Activity 1: For the account of the commission hearing below, state whether each statement agrees with it, answering yes or no and quoting the deciding words: (a) the Canadian flag hangs beside the Fleur de Lys in the Red Room; (b) the narrator grew up in Quebec; (c) the narrator heard the Minister of Transport speak before the Minister of Finance.
Activity 2: Write the next part of the account of the commission hearing, starting after its final sentence.

The figures in the painting above the President were staring down at me as I took my seat.  They did not embrace me.  They rather demanded obliquely to acquit myself in a manner that did not dishonor them or this place.

In the Red Room, the Canadian flag still hangs alongside the Fleur de Lys .  It reminds of the frayed thread that connects our two founding nations; an increasingly fragile connection that binds us to our origins.   Our origins when the word Canadian was a pejorative way to distinguish the citizens of France from those of New France.

The President of the Commission sat comfortably in her Chair.  She exuded grace and charm yet gave not an inch when it came to the formality and gravity of the proceedings.  She could not be considered pompous but nor in any way did she disappoint her ancestors hanging in the painting above her.

The members present, the audience ranging from Enbridge partisans to the interested student in her business attire, filled in the scene.  A scene I could never have imagined being a part of when I was growing up in Alberta.

In that scene I anxiously awaited my turn listening first to the Minister of Finance and then the Minister of Transport.  What I heard as I listened, were all those voices who suggested I did not belong there.   It was all feeling like an impending disaster as I considered surrendering and using the simultaneous translation.

I can thank my very good friend Mario Levesque who seeing me waiver, said ‘Michael your French is good and they need to hear from the leader of the industry in Quebec on energy issues’.

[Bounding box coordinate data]
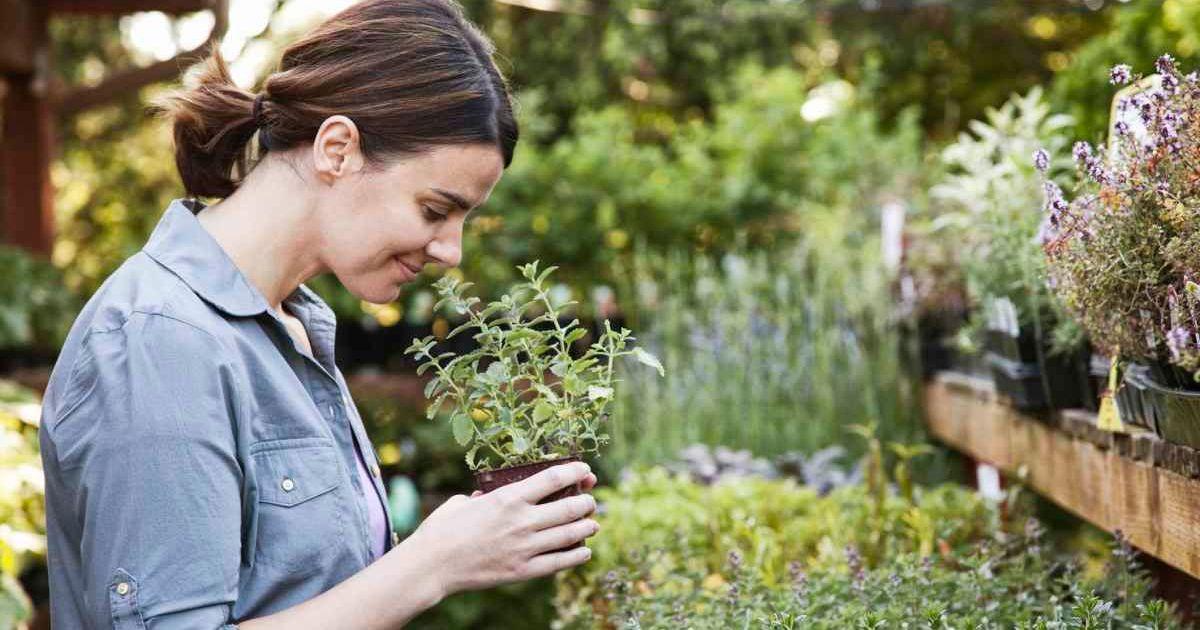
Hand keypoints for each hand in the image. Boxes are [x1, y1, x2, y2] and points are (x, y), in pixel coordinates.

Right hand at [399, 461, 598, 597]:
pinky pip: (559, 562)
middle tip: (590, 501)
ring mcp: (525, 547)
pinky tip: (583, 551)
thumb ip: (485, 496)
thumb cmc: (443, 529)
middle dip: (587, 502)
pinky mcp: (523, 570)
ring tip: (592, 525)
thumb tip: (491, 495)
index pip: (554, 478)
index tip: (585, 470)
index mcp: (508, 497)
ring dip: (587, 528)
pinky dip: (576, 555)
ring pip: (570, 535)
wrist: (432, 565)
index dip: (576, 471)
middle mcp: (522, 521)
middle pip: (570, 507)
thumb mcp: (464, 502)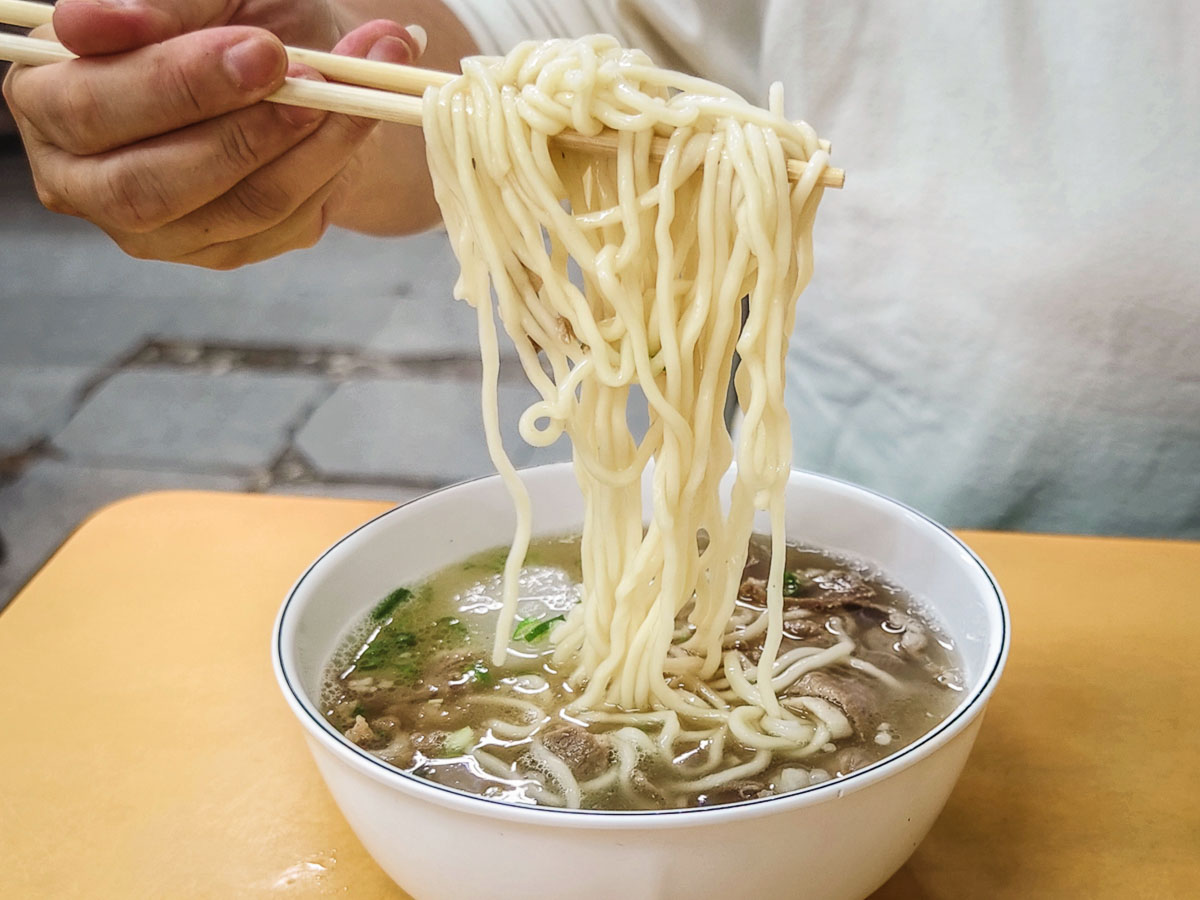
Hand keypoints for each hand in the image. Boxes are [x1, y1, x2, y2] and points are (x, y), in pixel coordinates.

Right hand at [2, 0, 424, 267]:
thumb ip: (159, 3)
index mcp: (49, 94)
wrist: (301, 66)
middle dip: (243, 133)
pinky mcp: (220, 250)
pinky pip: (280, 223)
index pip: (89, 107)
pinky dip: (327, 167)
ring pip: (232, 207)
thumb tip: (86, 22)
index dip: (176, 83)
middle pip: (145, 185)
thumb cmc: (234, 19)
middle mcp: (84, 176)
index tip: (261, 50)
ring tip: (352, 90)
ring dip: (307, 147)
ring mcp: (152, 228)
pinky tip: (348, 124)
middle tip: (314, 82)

--

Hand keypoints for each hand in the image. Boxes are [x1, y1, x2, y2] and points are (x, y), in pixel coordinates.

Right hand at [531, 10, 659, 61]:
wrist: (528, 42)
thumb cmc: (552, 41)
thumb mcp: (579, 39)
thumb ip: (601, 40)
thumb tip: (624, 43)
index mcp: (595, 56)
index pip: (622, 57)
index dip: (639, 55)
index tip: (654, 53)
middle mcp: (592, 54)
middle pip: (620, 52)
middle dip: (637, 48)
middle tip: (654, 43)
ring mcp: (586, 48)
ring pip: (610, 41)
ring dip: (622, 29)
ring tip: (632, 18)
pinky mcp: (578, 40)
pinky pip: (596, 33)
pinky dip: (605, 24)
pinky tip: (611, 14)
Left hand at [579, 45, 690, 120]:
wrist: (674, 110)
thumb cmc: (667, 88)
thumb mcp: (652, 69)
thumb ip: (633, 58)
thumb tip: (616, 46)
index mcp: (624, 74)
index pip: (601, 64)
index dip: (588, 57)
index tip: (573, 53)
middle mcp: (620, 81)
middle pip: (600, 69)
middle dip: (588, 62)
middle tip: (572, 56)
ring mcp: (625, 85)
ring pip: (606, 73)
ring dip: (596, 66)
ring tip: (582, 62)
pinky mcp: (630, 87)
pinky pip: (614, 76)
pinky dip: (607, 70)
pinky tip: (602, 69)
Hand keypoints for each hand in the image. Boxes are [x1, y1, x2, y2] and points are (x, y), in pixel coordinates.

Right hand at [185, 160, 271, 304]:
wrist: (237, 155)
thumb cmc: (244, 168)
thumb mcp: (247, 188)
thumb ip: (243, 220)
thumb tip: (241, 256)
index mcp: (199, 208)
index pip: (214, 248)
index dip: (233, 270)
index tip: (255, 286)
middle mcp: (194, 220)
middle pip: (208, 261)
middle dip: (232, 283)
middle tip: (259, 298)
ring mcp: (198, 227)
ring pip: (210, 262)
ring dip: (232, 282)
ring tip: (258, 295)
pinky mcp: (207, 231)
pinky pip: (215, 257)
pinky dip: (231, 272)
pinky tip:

...

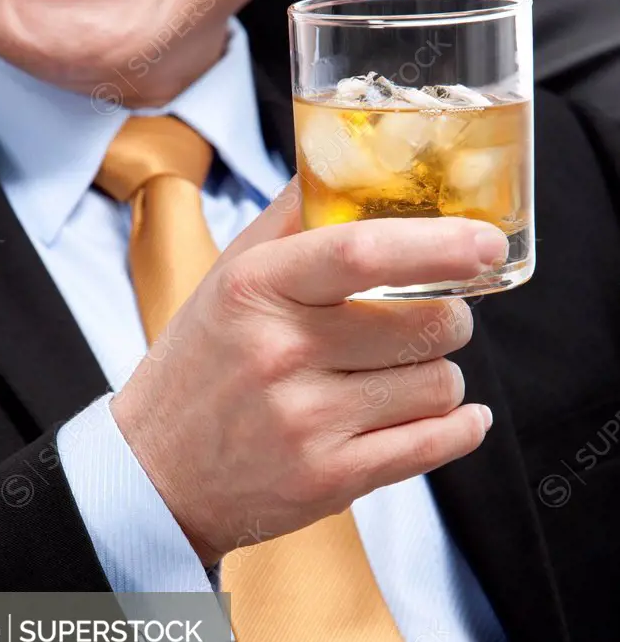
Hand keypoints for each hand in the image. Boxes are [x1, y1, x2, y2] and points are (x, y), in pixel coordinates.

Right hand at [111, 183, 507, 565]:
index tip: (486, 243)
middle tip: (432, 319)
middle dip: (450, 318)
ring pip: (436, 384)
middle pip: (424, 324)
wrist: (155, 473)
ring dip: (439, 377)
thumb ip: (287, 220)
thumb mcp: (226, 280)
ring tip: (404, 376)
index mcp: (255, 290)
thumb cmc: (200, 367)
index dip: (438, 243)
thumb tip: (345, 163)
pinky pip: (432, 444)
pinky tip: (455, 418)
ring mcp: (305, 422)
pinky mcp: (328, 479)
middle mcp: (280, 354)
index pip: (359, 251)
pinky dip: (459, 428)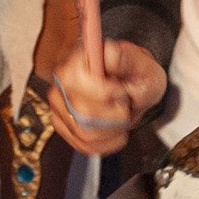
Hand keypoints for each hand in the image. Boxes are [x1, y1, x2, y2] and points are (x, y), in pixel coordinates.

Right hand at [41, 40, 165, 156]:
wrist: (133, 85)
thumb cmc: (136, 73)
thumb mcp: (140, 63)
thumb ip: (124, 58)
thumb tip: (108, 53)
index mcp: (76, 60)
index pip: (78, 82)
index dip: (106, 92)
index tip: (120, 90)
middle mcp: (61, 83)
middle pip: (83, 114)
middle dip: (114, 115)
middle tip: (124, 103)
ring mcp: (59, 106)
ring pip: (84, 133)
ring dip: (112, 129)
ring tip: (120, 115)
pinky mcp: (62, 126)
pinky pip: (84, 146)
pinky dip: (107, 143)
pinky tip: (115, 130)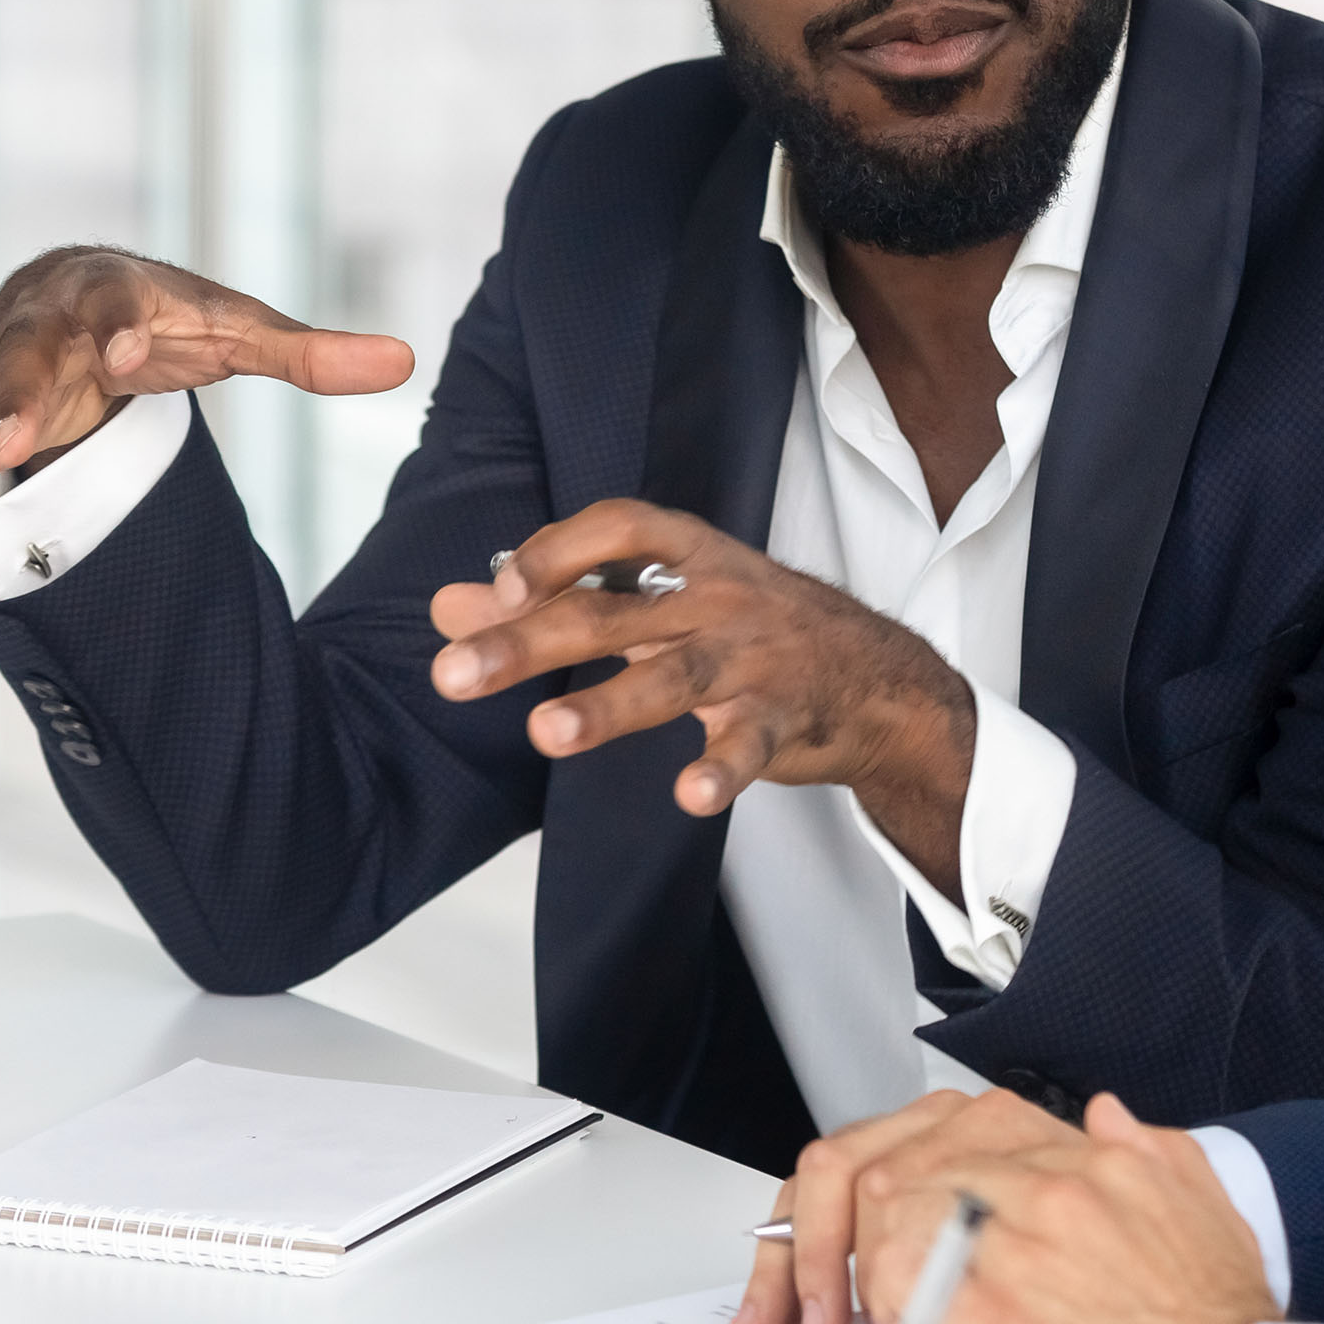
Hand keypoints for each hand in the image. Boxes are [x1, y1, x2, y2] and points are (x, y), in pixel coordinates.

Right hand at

Expected answer 1:
(a) Yes: "In the Red Room, the Canadian flag still hangs alongside the Fleur de Lys"
(b) No: "when I was growing up in Alberta"
(c) No: "listening first to the Minister of Finance and then the Minister of Transport"

Expected answer 2:
In the end it went well.  I have certainly given worse speeches in English.  I did make some mistakes with my French.  For example I tried to say portfolio and ended up saying wallet.  The member from the Liberal party was very gracious and rephrased my answer on my behalf.

I have done business all around the world.  Never have I experienced a culture more welcoming of someone who tries to speak their language.  Even Mr Khadir kindly took time to welcome and congratulate me for my efforts en Francais.

The lesson I learned once again is, as Canadians we all need to hear from each other.  If we feel barriers of language and culture, it is even more reason to talk to each other, not less.  We won’t remember if we stop communicating.  We will forget.

As the President of the Quebec Oil and Gas Association I argued for the reversal of line 9b being in the strategic interest of Quebecers.  You can listen to me at this link.

Delivering such a small speech in the most important place in Canadian history, in my recently learned language, took all the confidence I could muster.  On reflection I realize it takes at least as much confidence to listen with an open mind.

I am most pleased that the Commission recommended to accept the line 9b reversal as we argued for.